Panthers ready for uphill battle

If there's anything 2005 should have taught the Panthers, it's just how important home-field advantage is in the NFC playoffs.

The Panthers won road playoff games at New York and Chicago a year ago, but then ran out of steam when they traveled across the country to play their fourth consecutive road game (they also finished the regular season with a must-win game at Atlanta). They lost 34-14 at Seattle in the NFC Championship Game.

But the Panthers have failed to learn from their past mistakes.

Now 4-4 at the halfway point of the season, the Panthers are just hoping to get into the postseason anyway they can.

"In my opinion, we don't have to win the division just as long as we get into the playoffs," wide receiver Keyshawn Johnson said. "That's the main goal. We've shown we can win on the road this season. I'm not pressured to say, 'Oh, we have to win the division.' I just want to get into the playoffs."

Nonetheless, the NFC South division title is not out of reach.

The Panthers are two games behind New Orleans (6-2) and one game back of Atlanta (5-3) in the NFC South entering Monday night's game against Tampa Bay.

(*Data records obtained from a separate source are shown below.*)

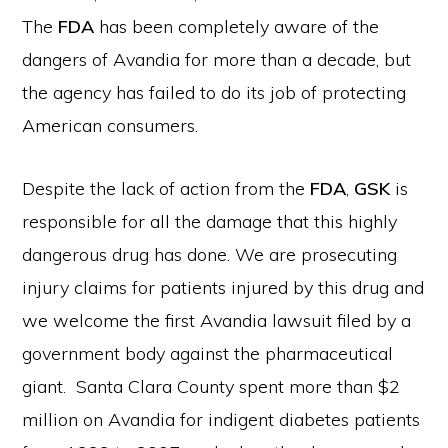
The
FDA
has been completely aware of the
dangers of Avandia for more than a decade, but
the agency has failed to do its job of protecting
American consumers.
Despite the lack of action from the
FDA
,
GSK
is
responsible for all the damage that this highly
dangerous drug has done. We are prosecuting
injury claims for patients injured by this drug and
we welcome the first Avandia lawsuit filed by a
government body against the pharmaceutical
giant. Santa Clara County spent more than $2
million on Avandia for indigent diabetes patients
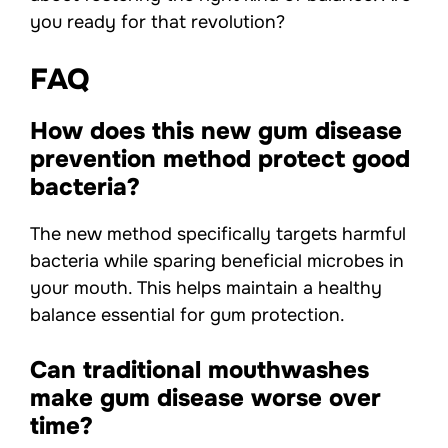
you ready for that revolution?
FAQ
How does this new gum disease
prevention method protect good
bacteria?
The new method specifically targets harmful
bacteria while sparing beneficial microbes in
your mouth. This helps maintain a healthy
balance essential for gum protection.
Can traditional mouthwashes
make gum disease worse over
time?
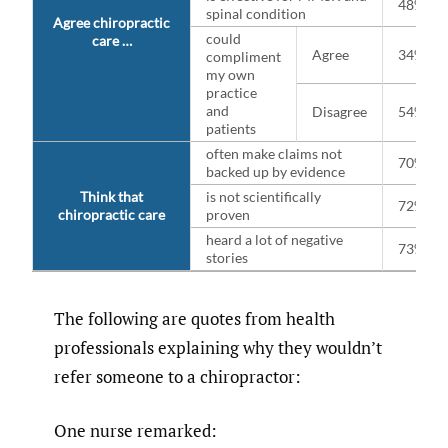
48%
spinal condition
Agree chiropractic
could
care …
Agree
34%
compliment
my own
practice
and
Disagree
54%
patients
often make claims not
70%
backed up by evidence
Think that
is not scientifically
72%
chiropractic care
proven
heard a lot of negative
73%
stories
The following are quotes from health
professionals explaining why they wouldn’t
refer someone to a chiropractor:
One nurse remarked:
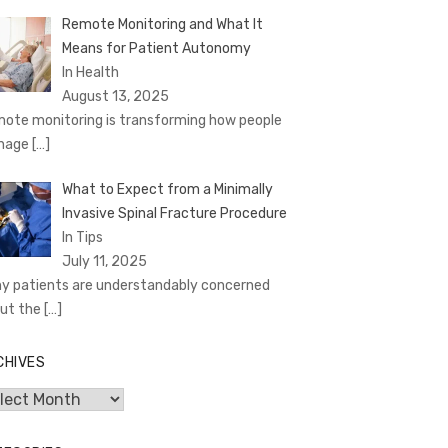
Remote Monitoring and What It
Means for Patient Autonomy
In Health
August 13, 2025
ote monitoring is transforming how people
nage
[…]
What to Expect from a Minimally
Invasive Spinal Fracture Procedure
In Tips
July 11, 2025
y patients are understandably concerned
ut the
[…]
CHIVES
hives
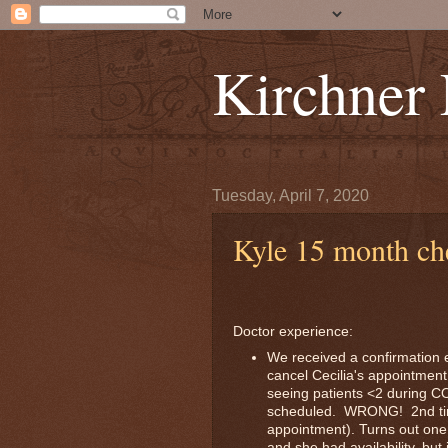
Kirchner
Tuesday, April 7, 2020
Kyle 15 month ch
Doctor experience:
We received a confirmation e
cancel Cecilia's appointment
seeing patients <2 during C
scheduled. WRONG! 2nd tim
appointment). Turns out one
and she had availability, bu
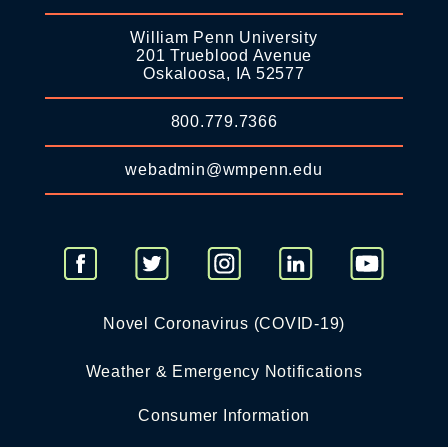
William Penn University
201 Trueblood Avenue
Oskaloosa, IA 52577
800.779.7366
webadmin@wmpenn.edu
Novel Coronavirus (COVID-19)
Weather & Emergency Notifications
Consumer Information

But the Panthers can hardly worry about the teams ahead of them. They have enough problems of their own, the biggest being their inability to close.

The Panthers bandwagon endured a mass exodus following the Week 8 loss to the Cowboys in which they took a 14-10 lead into the fourth quarter only to lose 35-14. It was the third time this season the Panthers have taken a lead into the fourth quarter and lost. Even in the games they've won, they've been unable to bury their opponent.

Still, Johnson promises the Panthers will be just fine.

"Is the Super Bowl over? Is it over? It's not over," Johnson said. "We're not dead here. No one is dead. (People on the outside) are trying to bury us. There's all this Super Bowl hype, but we didn't ask you to give us that. ... Let's just get there (to the playoffs) and then all bets are off. Everyone is equal when we get there."

The Panthers came into the season with high expectations, many of those thrust upon them by prognosticators outside the organization, as magazines like Sports Illustrated picked them to win the Super Bowl.

Coach John Fox said he doesn't pay much attention to predictions, but did admit the team failed to reach its goal of being 6-2 at the break.

"I've been doing this a long time, and you have to be fortunate and realize it's not over until it's over," Fox said. "It's not where you start but where you finish it. Even here, we were 1-7 (in 2004) and almost made the playoffs. You just never know."

The good news for the Panthers is they're typically strong in the second half of the season with a 20-12 mark since Fox took over in 2002. Never has a Fox-coached team finished the final eight games worse than 4-4.

Of course, going .500 the rest of the season probably won't get them in the playoffs this time.

The Panthers likely will need to finish the second half of the season 6-2 to have a legit shot at the postseason, especially given the head-to-head losses to Dallas and Minnesota could come into play.

And the schedule down the stretch won't be easy.

The Panthers face some tough teams down the stretch with away games at Atlanta (5-3), New Orleans (6-2) and Philadelphia (4-4). The home opponents include the New York Giants (6-2), St. Louis (4-4) and defending Super Bowl champion Pittsburgh (2-6).

"All we can change is the eight games ahead of us," Fox said.

This was the last bye week for NFL teams.

Fox said there are both good and bad aspects of having a bye this late in the season.

"The disadvantage of that is that other teams had a bye before we did, so they've had a chance to work on things before we have," Fox said. "But the upside is from a physical standpoint, having a bye in the middle is a good thing to get guys rested and healthier and ready for a second-half push."